■ Description of the task ■
Reproduce word for word the portion of the forum thread on moving away from PHP that opens with the words containing "2\. I'm up near" and closes with "at this point.".

■ Text excerpt ■
☆ ☆ ☆
Ask HN: PHP coders, what's preventing you from changing language? - babarock

The flavor <i>du jour</i> today on HN come from a couple of articles describing the difficulties programmers have moving away from PHP, despite admitting that the language is somewhat broken.<p>I want to ask PHP devs on HN:<p>- have you considered moving away from PHP?
 - do you know any other language?
 - did you ever attempt writing a non-trivial app in something else than PHP?
 - what should be done to help you move more easily, if only by curiosity to see something else?
======
lhorie
From my experience, some things that tend to trip people up in transition
attempts:

\- choice paralysis - With Python, you must first decide whether you want to
invest in Django or Flask (or whatever). Then you get to decide whether to
invest in Mako or Jinja (or whatever). etc, etc. W/ Ruby, you have Rails vs
Sinatra. ERB, Haml, etc etc. In that sense, PHP is realistically more
"convention-over-configuration" than the competition (whether MySQL for data
persistence and raw HTML in templates are good defaults is a whole separate
discussion)

\- poor interop w/ real world - good luck convincing a client to sign up for
Node.js hosting. Or explaining that it doesn't come w/ wordpress (or phpbb or
squirrelmail or pretty much anything not-so-sexy-to-develop-these-days-but-
widely-used-by-non-techies.)

\- no measurable benefit - most levels of abstraction have comparable
complexity in all languages, i.e. using ERB or raw PHP (or Jinja, or mustache,
or whatever) generally take the same time and the same effort to
write/maintain - code debts come from other factors (e.g. team member
inexperience). In addition, most levels of abstraction quickly get cross-
ported between projects.

------
will_work4tears
I'd move away in a heartbeat. I don't HATE PHP, but I do resent being forced
into it. I also hate the CMS's my job makes me use - WordPress and Drupal
mostly, but often some custom stuff pops up.

Reasons I haven't:

1\. I can't relocate again. I did for a job that didn't pan out, and now we
have a home, a newborn son, and his grandparents moving out here (~2000 miles
away). Just not feasible.

2\. I'm up near Seattle and it seems all the Listed jobs are Microsoft
languages, Java or require a lot of experience. I rarely even see a Jr. Level
job and it is 3+ years experience when they show up. I have about 3 years
experience at the moment, with PHP though...

3\. I actually have a CIS degree, which is a B.S but isn't "true CS" as I
didn't go above Calc I in maths. My C exposure was one class in college, and
I'm kinda scared of C++...

4\. Maybe it's impostors syndrome but I don't feel qualified yet to be a
"real" programmer. I'm actually quite happy doing web development. There are
challenges, and my lack of education in algorithms and maths aren't really an
issue at this point.

5\. New son, wife, own a house, all of these really restrict my personal
project time. That and I'm really into weightlifting at this point, and I have
other hobbies, which doesn't help either.

Excuses? Probably, but it isn't that I'm unwilling to move away from PHP, its
that it is just not that convenient.

------
AjJi
"Moving" from a language is a laughable concept for me.

As professionals, we tend to work with many constraints in play, and one of
them, most of the time, is the language. It's not that the client requires me
to use PHP, but not using it will be a hassle for the client afterwards,
mainly, because of hosting and maintenance. Python and Ruby devs are quite
rare where I live, thus, using PHP enables the client to find maintainers
easily down the road.
☆ ☆ ☆
■ Study material ■
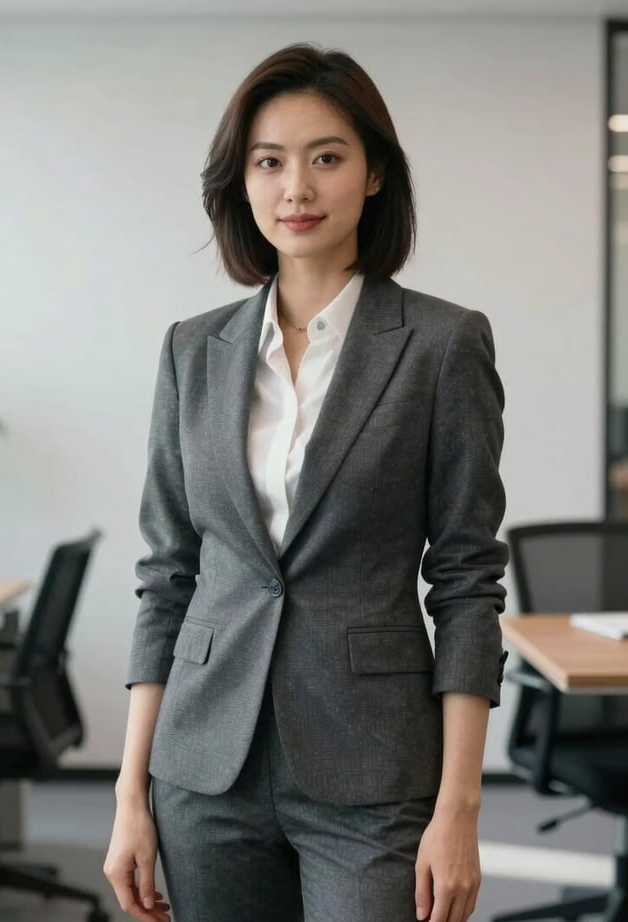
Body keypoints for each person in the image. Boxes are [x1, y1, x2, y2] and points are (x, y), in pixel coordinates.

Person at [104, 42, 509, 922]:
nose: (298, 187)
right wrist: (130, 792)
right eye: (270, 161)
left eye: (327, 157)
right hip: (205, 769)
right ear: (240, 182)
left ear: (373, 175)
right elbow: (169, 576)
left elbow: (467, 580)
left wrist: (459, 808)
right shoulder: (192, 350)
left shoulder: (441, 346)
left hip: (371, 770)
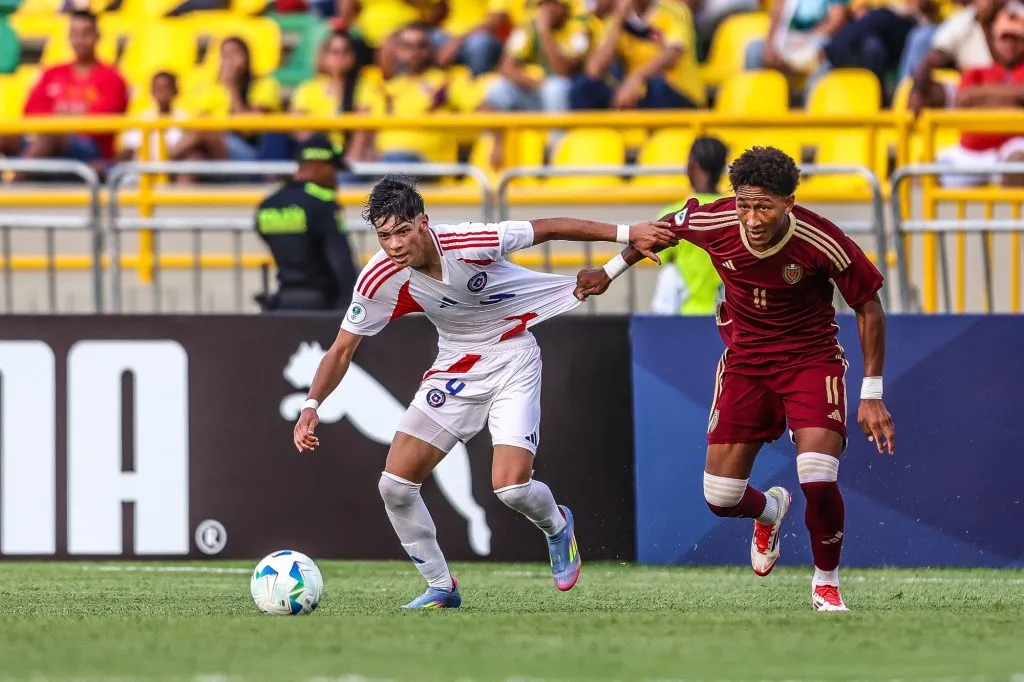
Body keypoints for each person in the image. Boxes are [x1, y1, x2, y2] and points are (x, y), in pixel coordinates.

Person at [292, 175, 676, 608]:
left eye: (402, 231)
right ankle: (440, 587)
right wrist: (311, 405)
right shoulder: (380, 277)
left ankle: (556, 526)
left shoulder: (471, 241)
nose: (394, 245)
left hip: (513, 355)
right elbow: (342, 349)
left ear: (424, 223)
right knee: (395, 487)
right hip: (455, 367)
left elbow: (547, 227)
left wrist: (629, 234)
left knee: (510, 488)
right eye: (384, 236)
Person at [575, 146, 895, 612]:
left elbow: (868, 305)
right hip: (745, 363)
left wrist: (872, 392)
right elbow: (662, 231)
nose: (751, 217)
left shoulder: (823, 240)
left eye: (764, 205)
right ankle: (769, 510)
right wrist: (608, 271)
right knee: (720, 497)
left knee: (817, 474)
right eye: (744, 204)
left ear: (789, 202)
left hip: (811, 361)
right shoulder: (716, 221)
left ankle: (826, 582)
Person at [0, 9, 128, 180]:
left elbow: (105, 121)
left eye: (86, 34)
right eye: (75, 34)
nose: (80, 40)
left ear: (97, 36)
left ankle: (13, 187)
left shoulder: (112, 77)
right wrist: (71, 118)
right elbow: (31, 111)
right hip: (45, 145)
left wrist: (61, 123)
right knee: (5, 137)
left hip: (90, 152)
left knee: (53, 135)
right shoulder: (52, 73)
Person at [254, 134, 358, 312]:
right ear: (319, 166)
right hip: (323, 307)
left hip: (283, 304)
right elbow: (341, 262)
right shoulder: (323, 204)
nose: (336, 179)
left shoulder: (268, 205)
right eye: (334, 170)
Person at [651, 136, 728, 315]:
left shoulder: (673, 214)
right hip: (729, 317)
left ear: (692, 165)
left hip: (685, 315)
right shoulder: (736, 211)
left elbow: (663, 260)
☆ ☆ ☆
■ Worked solution ■
2\. I'm up near Seattle and it seems all the Listed jobs are Microsoft
languages, Java or require a lot of experience. I rarely even see a Jr. Level
job and it is 3+ years experience when they show up. I have about 3 years
experience at the moment, with PHP though...

3\. I actually have a CIS degree, which is a B.S but isn't "true CS" as I
didn't go above Calc I in maths. My C exposure was one class in college, and
I'm kinda scared of C++...

4\. Maybe it's impostors syndrome but I don't feel qualified yet to be a
"real" programmer. I'm actually quite happy doing web development. There are
challenges, and my lack of education in algorithms and maths aren't really an
issue at this point.